Witnessing the difficulties encountered by children on the reservation was an important aspect of the trip for Balakian, 2012 recipient of the Alice and Clifford Spendlove Prize in Social Justice, Diplomacy and Tolerance.
“It brings us face to face with the U.S. legacy of genocide against Native American peoples,” Balakian said. “The Lakota reservation reminds us that we have a crisis of poverty in our culture. … It was powerful to see the rugged plains landscape of the Lakota people; a landscape that’s marked by the massacre of Wounded Knee in 1890, a landscape where there’s a lot of history of resilience and refusal to give up their way of life.”
Balakian said many of the entries to the writing contest, which asked students to focus on an inspirational female figure from their community, showed themes of strength and resilience.
“They were very noble pieces. In the poems and nonfiction pieces, you of course got a sense of the extraordinary struggles that these mothers and grandmothers have endured to give their children nurturing sustenance and love,” Balakian said. “The cultural struggles were embedded in these pieces of writing.”

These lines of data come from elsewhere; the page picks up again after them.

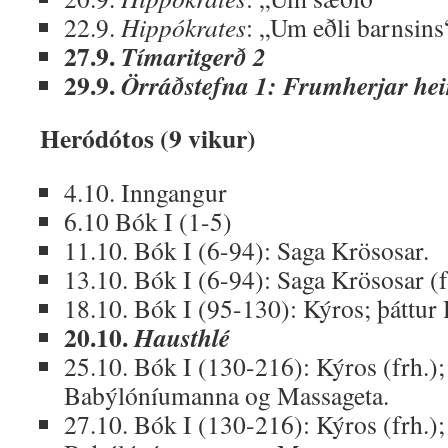
22.9.
Hippókrates
: „Um eðli barnsins
27.9.
Tímaritgerð 2
29.9.
Örráðstefna 1: Frumherjar hei
Heródótos (9 vikur)
4.10. Inngangur
6.10 Bók I (1-5)
11.10. Bók I (6-94): Saga Krösosar.
13.10. Bók I (6-94): Saga Krösosar (f
18.10. Bók I (95-130): Kýros; þáttur
20.10.
Hausthlé
25.10. Bók I (130-216): Kýros (frh.); 
Babýlóníumanna og Massageta.
27.10. Bók I (130-216): Kýros (frh.); 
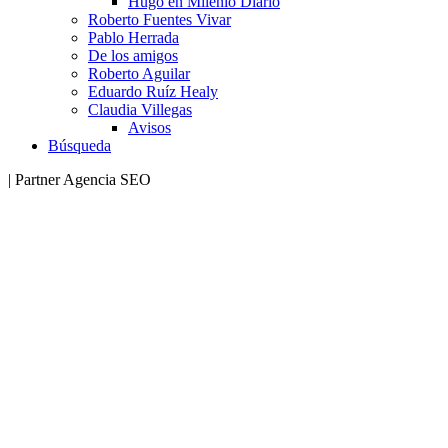
Hugo en Milenio Diario
Roberto Fuentes Vivar
Pablo Herrada
De los amigos
Roberto Aguilar
Eduardo Ruíz Healy
Claudia Villegas
Avisos
Búsqueda
| Partner Agencia SEO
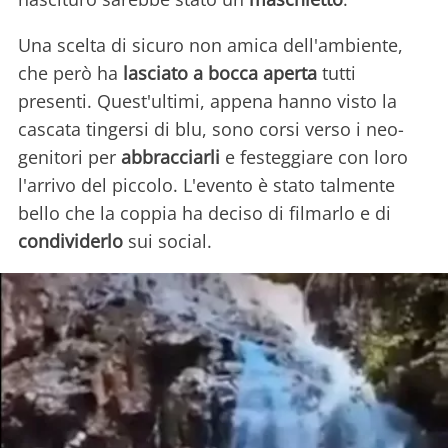
Una scelta di sicuro non amica dell'ambiente,
che però ha
lasciato a bocca aperta
tutti
presenti. Quest'ultimi, appena hanno visto la
cascata tingersi di blu, sono corsi verso i neo-
genitori per
abbracciarli
e festeggiare con loro
l'arrivo del piccolo. L'evento è stato talmente
bello che la coppia ha deciso di filmarlo e di
condividerlo
sui social.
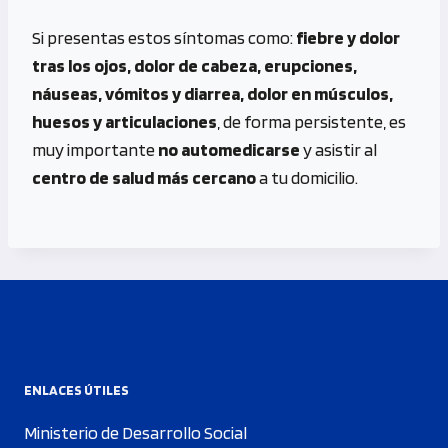
Si presentas estos síntomas como:
fiebre y dolor
tras los ojos, dolor de cabeza, erupciones,
náuseas, vómitos y diarrea, dolor en músculos,
huesos y articulaciones
, de forma persistente, es
muy importante
no automedicarse
y asistir al
centro de salud más cercano
a tu domicilio.
ENLACES ÚTILES
Ministerio de Desarrollo Social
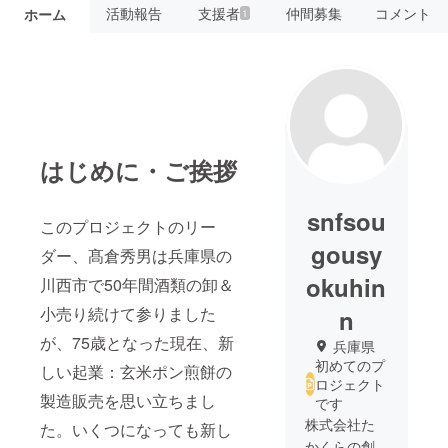
活動報告
支援者
仲間募集
コメント
ホーム
1
はじめに・ご挨拶
snfsou
このプロジェクトのリー
gousy
ダー、髙倉秀男は兵庫県の
okuhin
川西市で50年間酒類の卸＆
小売り続けて参りました
n
が、75歳となった現在、新
兵庫県
初めてのプ
しい起業：玄米ポン煎餅の
ロジェクト
製造販売を思い立ちまし
です
株式会社た
た。いくつになっても新し
かくらの創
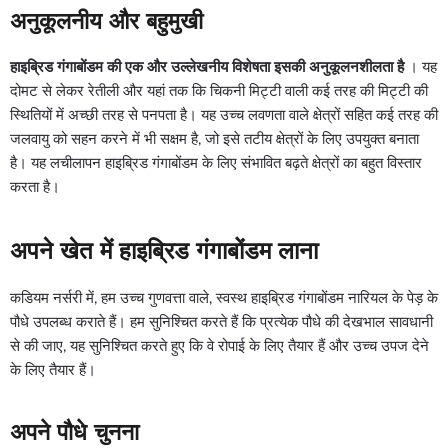
अनुकूलनीय और बहुमुखी
हाइब्रिड गंगाबोंडम की एक और उल्लेखनीय विशेषता इसकी अनुकूलनशीलता है
। यह
दोमट से लेकर रेतीली और यहां तक ​​कि चिकनी मिट्टी वाली कई तरह की मिट्टी की
स्थितियों में अच्छी तरह से पनपता है। यह उच्च लवणता वाले क्षेत्रों सहित कई तरह की
जलवायु को सहन करने में भी सक्षम है, जो इसे तटीय क्षेत्रों के लिए उपयुक्त बनाता
है। यह लचीलापन हाइब्रिड गंगाबोंडम के लिए संभावित बढ़ते क्षेत्रों का बहुत विस्तार
करता है।
अपने खेत में हाइब्रिड गंगाबोंडम लाना
कडियम नर्सरी में, हम उच्च गुणवत्ता वाले, स्वस्थ हाइब्रिड गंगाबोंडम नारियल के पेड़ के
पौधे उपलब्ध कराते हैं। हम सुनिश्चित करते हैं कि प्रत्येक पौधे की देखभाल सावधानी
से की जाए, यह सुनिश्चित करते हुए कि वे रोपाई के लिए तैयार हैं और उच्च उपज देने
के लिए तैयार हैं।
अपने पौधे चुनना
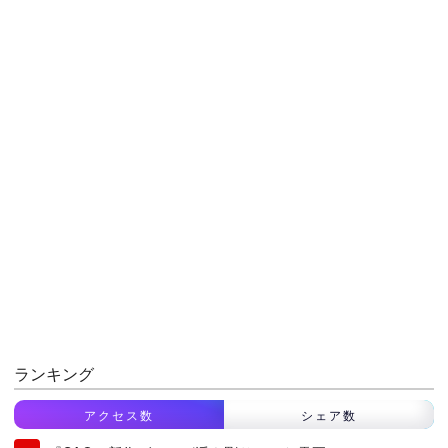
ランキング
アクセス数
シェア数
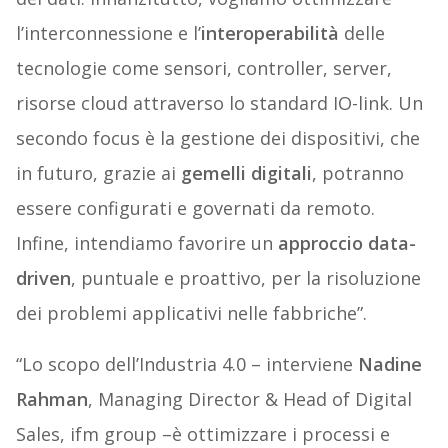
l’interconnessione e l’
interoperabilità
delle
tecnologie come sensori, controller, server,
risorse cloud attraverso lo standard IO-link. Un
secondo focus è la gestione dei dispositivi, che
in futuro, grazie ai
gemelli digitali
, potranno
essere configurati e governati da remoto.
Infine, intendiamo favorire un
approccio data-
driven
, puntuale e proattivo, per la risoluzione
dei problemi applicativi nelle fabbriche”.
“Lo scopo dell’Industria 4.0 – interviene
Nadine
Rahman
, Managing Director & Head of Digital
Sales, ifm group –è ottimizzare i processi e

Dunne created the writing contest as a tribute to her late grandmother, who was passionate about poetry, and had asked that donations in her name be made to the LCE charity.
“A lot of what we’ve done in the past has been drives, collecting shoes and providing resources to schools and communities on the reservation. Those types of initiatives are not going to stop, but we wanted to develop something with a measurable impact on the youth,” Dunne said. “It’s not just about winning, but it’s about writing, and how you can use that as a force to tell stories of yourself and the community.”
Dunne, a Native American studies major and religion minor, plans to run LCE full time after graduation.